Raw data:
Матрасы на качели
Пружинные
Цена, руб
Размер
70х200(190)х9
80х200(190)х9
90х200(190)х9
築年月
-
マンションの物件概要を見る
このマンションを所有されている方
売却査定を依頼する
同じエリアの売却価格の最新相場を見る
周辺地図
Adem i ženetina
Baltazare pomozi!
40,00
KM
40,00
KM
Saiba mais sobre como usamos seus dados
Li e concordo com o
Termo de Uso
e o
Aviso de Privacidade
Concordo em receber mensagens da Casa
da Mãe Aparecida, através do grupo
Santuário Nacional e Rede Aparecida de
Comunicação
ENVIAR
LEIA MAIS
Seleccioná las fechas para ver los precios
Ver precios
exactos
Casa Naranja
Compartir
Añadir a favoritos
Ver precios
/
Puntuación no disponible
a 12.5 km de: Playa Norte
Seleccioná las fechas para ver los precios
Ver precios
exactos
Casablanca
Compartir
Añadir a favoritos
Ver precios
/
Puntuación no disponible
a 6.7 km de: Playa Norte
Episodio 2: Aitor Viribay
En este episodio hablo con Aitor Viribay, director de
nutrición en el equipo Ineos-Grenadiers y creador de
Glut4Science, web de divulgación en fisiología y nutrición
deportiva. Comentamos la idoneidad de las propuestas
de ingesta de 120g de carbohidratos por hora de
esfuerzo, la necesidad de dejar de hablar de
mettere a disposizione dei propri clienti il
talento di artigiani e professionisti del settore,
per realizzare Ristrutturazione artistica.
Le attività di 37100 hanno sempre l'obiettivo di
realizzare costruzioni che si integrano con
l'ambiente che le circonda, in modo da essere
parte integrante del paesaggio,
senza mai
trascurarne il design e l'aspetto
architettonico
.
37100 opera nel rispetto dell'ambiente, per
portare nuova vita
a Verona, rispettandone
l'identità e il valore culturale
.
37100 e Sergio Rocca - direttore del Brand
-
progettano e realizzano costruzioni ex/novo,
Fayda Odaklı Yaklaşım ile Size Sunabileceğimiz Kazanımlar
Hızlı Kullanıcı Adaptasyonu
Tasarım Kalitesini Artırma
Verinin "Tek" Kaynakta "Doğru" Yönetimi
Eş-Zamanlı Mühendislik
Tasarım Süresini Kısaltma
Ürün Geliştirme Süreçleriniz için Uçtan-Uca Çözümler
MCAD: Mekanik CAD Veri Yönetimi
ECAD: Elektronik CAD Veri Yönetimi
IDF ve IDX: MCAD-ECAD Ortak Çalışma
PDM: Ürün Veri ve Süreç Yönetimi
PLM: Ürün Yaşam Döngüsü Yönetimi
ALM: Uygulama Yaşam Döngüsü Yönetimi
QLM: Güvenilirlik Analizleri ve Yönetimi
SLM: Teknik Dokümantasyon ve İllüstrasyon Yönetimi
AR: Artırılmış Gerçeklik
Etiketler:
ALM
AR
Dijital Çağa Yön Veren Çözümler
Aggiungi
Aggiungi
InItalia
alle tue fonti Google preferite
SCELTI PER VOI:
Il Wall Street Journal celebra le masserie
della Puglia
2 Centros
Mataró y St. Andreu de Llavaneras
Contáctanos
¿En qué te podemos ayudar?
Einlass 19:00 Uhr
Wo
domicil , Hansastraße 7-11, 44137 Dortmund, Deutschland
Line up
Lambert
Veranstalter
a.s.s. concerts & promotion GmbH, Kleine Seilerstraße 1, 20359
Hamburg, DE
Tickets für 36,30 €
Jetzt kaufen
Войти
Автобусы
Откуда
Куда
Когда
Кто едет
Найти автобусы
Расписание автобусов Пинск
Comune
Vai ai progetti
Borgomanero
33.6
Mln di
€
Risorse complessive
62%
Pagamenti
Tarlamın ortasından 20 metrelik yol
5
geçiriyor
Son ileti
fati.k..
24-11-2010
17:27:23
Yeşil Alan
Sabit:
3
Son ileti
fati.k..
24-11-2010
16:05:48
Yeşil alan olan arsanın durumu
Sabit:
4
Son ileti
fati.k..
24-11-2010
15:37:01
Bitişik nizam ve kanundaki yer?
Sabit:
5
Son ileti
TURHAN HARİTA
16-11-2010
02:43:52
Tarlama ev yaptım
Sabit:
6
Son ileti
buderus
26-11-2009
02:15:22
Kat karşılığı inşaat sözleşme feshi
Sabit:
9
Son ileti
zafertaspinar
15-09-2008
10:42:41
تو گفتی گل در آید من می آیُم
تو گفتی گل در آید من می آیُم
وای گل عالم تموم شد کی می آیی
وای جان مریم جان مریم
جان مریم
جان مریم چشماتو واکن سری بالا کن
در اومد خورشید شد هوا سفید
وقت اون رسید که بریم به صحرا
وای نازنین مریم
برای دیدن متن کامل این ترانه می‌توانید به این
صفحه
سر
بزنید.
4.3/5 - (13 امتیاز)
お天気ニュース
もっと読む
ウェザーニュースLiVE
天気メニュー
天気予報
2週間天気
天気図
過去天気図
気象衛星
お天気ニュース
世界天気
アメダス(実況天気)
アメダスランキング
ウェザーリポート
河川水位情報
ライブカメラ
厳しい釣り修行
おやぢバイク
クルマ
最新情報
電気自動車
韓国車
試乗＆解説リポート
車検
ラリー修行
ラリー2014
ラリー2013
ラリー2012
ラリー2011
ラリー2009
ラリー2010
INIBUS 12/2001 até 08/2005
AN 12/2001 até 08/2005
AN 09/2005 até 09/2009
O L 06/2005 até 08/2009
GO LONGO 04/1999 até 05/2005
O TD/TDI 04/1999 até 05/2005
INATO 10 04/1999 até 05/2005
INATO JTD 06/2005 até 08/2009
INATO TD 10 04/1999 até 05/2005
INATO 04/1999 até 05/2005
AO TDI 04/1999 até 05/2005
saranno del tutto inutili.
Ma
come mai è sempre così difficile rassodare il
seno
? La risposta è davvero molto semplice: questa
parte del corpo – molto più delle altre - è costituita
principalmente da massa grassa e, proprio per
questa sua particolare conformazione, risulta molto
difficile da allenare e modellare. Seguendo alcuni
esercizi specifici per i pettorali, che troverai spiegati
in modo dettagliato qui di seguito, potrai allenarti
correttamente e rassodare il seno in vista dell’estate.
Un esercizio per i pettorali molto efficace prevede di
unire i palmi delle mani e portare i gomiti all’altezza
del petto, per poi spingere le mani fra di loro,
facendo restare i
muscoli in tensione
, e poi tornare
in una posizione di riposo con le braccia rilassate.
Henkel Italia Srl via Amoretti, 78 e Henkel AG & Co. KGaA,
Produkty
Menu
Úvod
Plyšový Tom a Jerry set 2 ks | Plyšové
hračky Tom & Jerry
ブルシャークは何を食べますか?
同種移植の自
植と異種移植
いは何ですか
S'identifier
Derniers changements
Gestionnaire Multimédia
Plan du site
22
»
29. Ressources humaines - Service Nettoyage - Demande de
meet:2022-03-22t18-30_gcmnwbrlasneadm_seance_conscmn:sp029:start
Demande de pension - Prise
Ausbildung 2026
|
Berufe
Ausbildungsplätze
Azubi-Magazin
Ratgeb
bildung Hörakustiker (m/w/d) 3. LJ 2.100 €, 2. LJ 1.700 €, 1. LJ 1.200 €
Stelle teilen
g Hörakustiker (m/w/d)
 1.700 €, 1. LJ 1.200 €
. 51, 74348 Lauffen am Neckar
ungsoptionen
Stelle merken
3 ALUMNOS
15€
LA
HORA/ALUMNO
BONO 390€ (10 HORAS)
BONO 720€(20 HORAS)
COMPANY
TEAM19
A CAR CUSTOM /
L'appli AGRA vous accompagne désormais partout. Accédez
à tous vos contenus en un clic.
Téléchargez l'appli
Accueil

Problem description: Rewrite all of the material above as a numbered list with one line per item, leaving out any blank lines.

Answer space:
1. Матрасы на качели
2. Пружинные
3. Цена, руб
4. Размер
5. 70х200(190)х9
6. 80х200(190)х9
7. 90х200(190)х9
8. 築年月
9. -
10. マンションの物件概要を見る
11. このマンションを所有されている方
12. 売却査定を依頼する
13. 同じエリアの売却価格の最新相場を見る
14. 周辺地図
15. Adem i ženetina
16. Baltazare pomozi!
17. 40,00
18. KM
19. 40,00
20. KM
21. Saiba mais sobre como usamos seus dados
22. Li e concordo com o
23. Termo de Uso
24. e o
25. Aviso de Privacidade
26. Concordo em receber mensagens da Casa
27. da Mãe Aparecida, através do grupo
28. Santuário Nacional e Rede Aparecida de
29. Comunicação
30. ENVIAR
31. LEIA MAIS
32. Seleccioná las fechas para ver los precios
33. Ver precios
34. exactos
35. Casa Naranja
36. Compartir
37. Añadir a favoritos
38. Ver precios
39. /
40. Puntuación no disponible
41. a 12.5 km de: Playa Norte
42. Seleccioná las fechas para ver los precios
43. Ver precios
44. exactos
45. Casablanca
46. Compartir
47. Añadir a favoritos
48. Ver precios
49. /
50. Puntuación no disponible
51. a 6.7 km de: Playa Norte
52. Episodio 2: Aitor Viribay
53. En este episodio hablo con Aitor Viribay, director de
54. nutrición en el equipo Ineos-Grenadiers y creador de
55. Glut4Science, web de divulgación en fisiología y nutrición
56. deportiva. Comentamos la idoneidad de las propuestas
57. de ingesta de 120g de carbohidratos por hora de
58. esfuerzo, la necesidad de dejar de hablar de
59. mettere a disposizione dei propri clienti il
60. talento di artigiani e professionisti del settore,
61. per realizzare Ristrutturazione artistica.
62. Le attività di 37100 hanno sempre l'obiettivo di
63. realizzare costruzioni che si integrano con
64. l'ambiente che le circonda, in modo da essere
65. parte integrante del paesaggio,
66. senza mai
67. trascurarne il design e l'aspetto
68. architettonico
69. .
70. 37100 opera nel rispetto dell'ambiente, per
71. portare nuova vita
72. a Verona, rispettandone
73. l'identità e il valore culturale
74. .
75. 37100 e Sergio Rocca - direttore del Brand
76. -
77. progettano e realizzano costruzioni ex/novo,
78. Fayda Odaklı Yaklaşım ile Size Sunabileceğimiz Kazanımlar
79. Hızlı Kullanıcı Adaptasyonu
80. Tasarım Kalitesini Artırma
81. Verinin "Tek" Kaynakta "Doğru" Yönetimi
82. Eş-Zamanlı Mühendislik
83. Tasarım Süresini Kısaltma
84. Ürün Geliştirme Süreçleriniz için Uçtan-Uca Çözümler
85. MCAD: Mekanik CAD Veri Yönetimi
86. ECAD: Elektronik CAD Veri Yönetimi
87. IDF ve IDX: MCAD-ECAD Ortak Çalışma
88. PDM: Ürün Veri ve Süreç Yönetimi
89. PLM: Ürün Yaşam Döngüsü Yönetimi
90. ALM: Uygulama Yaşam Döngüsü Yönetimi
91. QLM: Güvenilirlik Analizleri ve Yönetimi
92. SLM: Teknik Dokümantasyon ve İllüstrasyon Yönetimi
93. AR: Artırılmış Gerçeklik
94. Etiketler:
95. ALM
96. AR
97. Dijital Çağa Yön Veren Çözümler
98. Aggiungi
99. Aggiungi
100. InItalia
101. alle tue fonti Google preferite
102. SCELTI PER VOI:
103. Il Wall Street Journal celebra le masserie
104. della Puglia
105. 2 Centros
106. Mataró y St. Andreu de Llavaneras
107. Contáctanos
108. ¿En qué te podemos ayudar?
109. Einlass 19:00 Uhr
110. Wo
111. domicil , Hansastraße 7-11, 44137 Dortmund, Deutschland
112. Line up
113. Lambert
114. Veranstalter
115. a.s.s. concerts & promotion GmbH, Kleine Seilerstraße 1, 20359
116. Hamburg, DE
117. Tickets für 36,30 €
118. Jetzt kaufen
119. Войти
120. Автобусы
121. Откуда
122. Куда
123. Когда
124. Кто едет
125. Найти автобусы
126. Расписание автобусов Пинск
127. Comune
128. Vai ai progetti
129. Borgomanero
130. 33.6
131. Mln di
132. €
133. Risorse complessive
134. 62%
135. Pagamenti
136. Tarlamın ortasından 20 metrelik yol
137. 5
138. geçiriyor
139. Son ileti
140. fati.k..
141. 24-11-2010
142. 17:27:23
143. Yeşil Alan
144. Sabit:
145. 3
146. Son ileti
147. fati.k..
148. 24-11-2010
149. 16:05:48
150. Yeşil alan olan arsanın durumu
151. Sabit:
152. 4
153. Son ileti
154. fati.k..
155. 24-11-2010
156. 15:37:01
157. Bitişik nizam ve kanundaki yer?
158. Sabit:
159. 5
160. Son ileti
161. TURHAN HARİTA
162. 16-11-2010
163. 02:43:52
164. Tarlama ev yaptım
165. Sabit:
166. 6
167. Son ileti
168. buderus
169. 26-11-2009
170. 02:15:22
171. Kat karşılığı inşaat sözleşme feshi
172. Sabit:
173. 9
174. Son ileti
175. zafertaspinar
176. 15-09-2008
177. 10:42:41
178. تو گفتی گل در آید من می آیُم
179. تو گفتی گل در آید من می آیُم
180. وای گل عالم تموم شد کی می آیی
181. وای جان مریم جان مریم
182. جان مریم
183. جان مریم چشماتو واکن سری بالا کن
184. در اومد خورشید شد هوا سفید
185. وقت اون رسید که بریم به صحرا
186. وای نازنین مریم
187. برای دیدن متن کامل این ترانه می‌توانید به این
188. صفحه
189. سر
190. بزنید.
191. 4.3/5 - (13 امتیاز)
192. お天気ニュース
193. もっと読む
194. ウェザーニュースLiVE
195. 天気メニュー
196. 天気予報
197. 2週間天気
198. 天気図
199. 過去天気図
200. 気象衛星
201. お天気ニュース
202. 世界天気
203. アメダス(実況天気)
204. アメダスランキング
205. ウェザーリポート
206. 河川水位情報
207. ライブカメラ
208. 厳しい釣り修行
209. おやぢバイク
210. クルマ
211. 最新情報
212. 電気自動車
213. 韓国車
214. 試乗＆解説リポート
215. 車検
216. ラリー修行
217. ラリー2014
218. ラリー2013
219. ラリー2012
220. ラリー2011
221. ラリー2009
222. ラリー2010
223. INIBUS 12/2001 até 08/2005
224. AN 12/2001 até 08/2005
225. AN 09/2005 até 09/2009
226. O L 06/2005 até 08/2009
227. GO LONGO 04/1999 até 05/2005
228. O TD/TDI 04/1999 até 05/2005
229. INATO 10 04/1999 até 05/2005
230. INATO JTD 06/2005 até 08/2009
231. INATO TD 10 04/1999 até 05/2005
232. INATO 04/1999 até 05/2005
233. AO TDI 04/1999 até 05/2005
234. saranno del tutto inutili.
235. Ma
236. come mai è sempre così difficile rassodare il
237. seno
238. ? La risposta è davvero molto semplice: questa
239. parte del corpo – molto più delle altre - è costituita
240. principalmente da massa grassa e, proprio per
241. questa sua particolare conformazione, risulta molto
242. difficile da allenare e modellare. Seguendo alcuni
243. esercizi specifici per i pettorali, che troverai spiegati
244. in modo dettagliato qui di seguito, potrai allenarti
245. correttamente e rassodare il seno in vista dell’estate.
246. Un esercizio per i pettorali molto efficace prevede di
247. unire i palmi delle mani e portare i gomiti all’altezza
248. del petto, per poi spingere le mani fra di loro,
249. facendo restare i
250. muscoli in tensione
251. , e poi tornare
252. in una posizione di riposo con le braccia rilassate.
253. Henkel Italia Srl via Amoretti, 78 e Henkel AG & Co. KGaA,
254. Produkty
255. Menu
256. Úvod
257. Plyšový Tom a Jerry set 2 ks | Plyšové
258. hračky Tom & Jerry
259. ブルシャークは何を食べますか?
260. 同種移植の自
261. 植と異種移植
262. いは何ですか
263. S'identifier
264. Derniers changements
265. Gestionnaire Multimédia
266. Plan du site
267. 22
268. »
269. 29. Ressources humaines - Service Nettoyage - Demande de
270. meet:2022-03-22t18-30_gcmnwbrlasneadm_seance_conscmn:sp029:start
271. Demande de pension - Prise
272. Ausbildung 2026
273. |
274. Berufe
275. Ausbildungsplätze
276. Azubi-Magazin
277. Ratgeb
278. bildung Hörakustiker (m/w/d) 3. LJ 2.100 €, 2. LJ 1.700 €, 1. LJ 1.200 €
279. Stelle teilen
280. g Hörakustiker (m/w/d)
281.  1.700 €, 1. LJ 1.200 €
282. . 51, 74348 Lauffen am Neckar
283. ungsoptionen
284. Stelle merken
285. 3 ALUMNOS
286. 15€
287. LA
288. HORA/ALUMNO
289. BONO 390€ (10 HORAS)
290. BONO 720€(20 HORAS)
291. COMPANY
292. TEAM19
293. A CAR CUSTOM /
294. L'appli AGRA vous accompagne désormais partout. Accédez
295. à tous vos contenus en un clic.
296. Téléchargez l'appli
297. Accueil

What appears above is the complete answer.